On March 23, the “Transformation of Life” art exhibition commenced in Shanghai.
At the opening ceremony, Ms. Nancy Lee, the producer of this exhibition and the director of Nancy's Gallery, gave an opening remark, stating that this exhibition was more than just an art exhibition; it also depicted the transformation of artists' lives across periods. She expected the audience would find inner serenity, joy, and comfort in the show.
The term of this four-artist collective exhibition (Jia Jing, Liu Jin, Shi Gaoqing, and Wang Rui) spans from March 23 to May 5.
Subsequently, Dr. Zha Changping, the curator of the show, a well-known art critic and a biblical scholar currently serving as a professor at the Christian Research Center in the Institutes for Studies of Taoism & Religious Culture of Sichuan University in Chengdu City, expressed that, fundamentally, art embodied the transformation of individual human life. He commented that the works of the four artists in this exhibition, in one aspect, reflected the efforts of contemporary Chinese artists to pursue this transformation of life.
Professor Zha mentioned that an important characteristic of humans was constant self-renewal, and spiritual art could improve the openness of people’s consciousness. In other words, viewers could sense the renewal of the artist's self in their paintings, even if religious symbols and expressions weren’t used or emphasized directly. In his opinion, the works on display were witnesses to the artist's lives transforming into the ultimate reality. The significance of such a transformation was just like what was revealed in Jesus’s Transfiguration on the mountain.
He said, "Fundamentally, art embodied the transformation of individual human life. In contemporary art, this transformation takes the forms of defamiliarization and figurative language, which distinguishes art’s role in shaping people's cultural psychological structure compared with the function of philosophy in the symbolic language and the function of religions in the instructive language. All three are of irreplaceable value for individuals, urging them to transcend themselves and strive towards the ideal existence, the superego, ultimately leading to the ultimate reality. This journey facilitates the sublimation of individual humanity, enriching it to a fuller one."
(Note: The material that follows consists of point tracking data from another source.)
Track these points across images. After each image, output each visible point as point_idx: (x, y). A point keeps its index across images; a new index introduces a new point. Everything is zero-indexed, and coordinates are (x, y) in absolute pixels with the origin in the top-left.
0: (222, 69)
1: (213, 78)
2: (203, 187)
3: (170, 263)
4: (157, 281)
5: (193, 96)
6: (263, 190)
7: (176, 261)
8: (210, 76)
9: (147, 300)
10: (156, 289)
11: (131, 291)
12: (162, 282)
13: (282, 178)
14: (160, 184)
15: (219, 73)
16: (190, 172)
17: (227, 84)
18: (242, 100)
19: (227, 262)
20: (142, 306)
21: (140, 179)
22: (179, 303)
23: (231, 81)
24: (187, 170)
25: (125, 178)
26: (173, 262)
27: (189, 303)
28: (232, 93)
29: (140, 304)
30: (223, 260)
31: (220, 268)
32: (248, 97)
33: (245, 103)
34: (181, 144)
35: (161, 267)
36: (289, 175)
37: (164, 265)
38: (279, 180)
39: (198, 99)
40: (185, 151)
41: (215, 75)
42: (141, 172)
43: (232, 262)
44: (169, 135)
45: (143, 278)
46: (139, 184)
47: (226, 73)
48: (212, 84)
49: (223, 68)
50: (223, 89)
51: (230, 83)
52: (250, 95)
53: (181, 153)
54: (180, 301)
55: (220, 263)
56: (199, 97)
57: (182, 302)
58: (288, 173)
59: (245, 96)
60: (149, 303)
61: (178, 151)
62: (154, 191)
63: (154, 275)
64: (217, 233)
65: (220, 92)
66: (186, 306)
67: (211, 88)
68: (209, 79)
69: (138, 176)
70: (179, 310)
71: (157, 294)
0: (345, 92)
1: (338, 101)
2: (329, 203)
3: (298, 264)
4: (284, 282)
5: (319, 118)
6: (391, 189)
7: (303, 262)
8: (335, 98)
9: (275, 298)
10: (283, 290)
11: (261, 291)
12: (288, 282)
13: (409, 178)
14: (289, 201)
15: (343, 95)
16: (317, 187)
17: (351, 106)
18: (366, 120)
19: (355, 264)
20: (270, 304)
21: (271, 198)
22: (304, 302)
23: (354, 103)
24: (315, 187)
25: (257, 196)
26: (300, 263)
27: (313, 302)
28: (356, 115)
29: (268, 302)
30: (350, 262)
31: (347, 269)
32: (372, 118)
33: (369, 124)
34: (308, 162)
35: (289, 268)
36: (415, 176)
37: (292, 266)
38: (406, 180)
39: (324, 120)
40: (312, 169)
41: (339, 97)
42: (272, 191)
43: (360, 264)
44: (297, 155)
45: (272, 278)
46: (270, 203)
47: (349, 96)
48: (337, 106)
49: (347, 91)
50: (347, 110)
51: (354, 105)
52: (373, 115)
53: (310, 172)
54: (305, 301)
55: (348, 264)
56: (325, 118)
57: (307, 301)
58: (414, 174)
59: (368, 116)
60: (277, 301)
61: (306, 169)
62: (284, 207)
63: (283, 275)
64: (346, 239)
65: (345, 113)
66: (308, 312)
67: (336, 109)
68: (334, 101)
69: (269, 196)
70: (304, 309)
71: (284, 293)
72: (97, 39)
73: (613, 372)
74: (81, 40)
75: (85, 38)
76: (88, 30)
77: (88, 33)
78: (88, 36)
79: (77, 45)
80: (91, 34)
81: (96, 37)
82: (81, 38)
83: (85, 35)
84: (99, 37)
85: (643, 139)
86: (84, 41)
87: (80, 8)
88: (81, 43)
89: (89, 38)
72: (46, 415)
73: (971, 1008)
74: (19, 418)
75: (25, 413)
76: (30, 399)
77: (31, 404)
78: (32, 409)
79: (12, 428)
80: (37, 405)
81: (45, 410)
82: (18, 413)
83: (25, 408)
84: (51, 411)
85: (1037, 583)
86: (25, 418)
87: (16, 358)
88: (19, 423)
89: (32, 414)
Zha remarked, "What makes one great is not the topic nor the material of the painting, while the yearning for a great soul is the key. Such a great soul is what we desire deeply in our lives. My interest in art stems from its ability to reveal to me another state of existence in the dead of night. Just as I have observed the strength and fragility of life under the brushes of Shi Gaoqing, the chaos and order of life in Jia Jing’s and Liu Jin’s works, as well as the theme of death and resurrection in Wang Rui’s paintings."
"These themes are part of our daily encounters. Thus, we must not only focus on earthly matters but also on those of heaven, not only on the heavens above but also on the realms beyond the Milky Way, the divine realms. It is only in the divine realms that we can lift our heads from keeping our noses to the grindstone each day to gaze upon the stars and to peer behind the haze even further," he added.
The four artists from Sichuan Province aspire for their artworks to generate warmth and resonance in each viewer.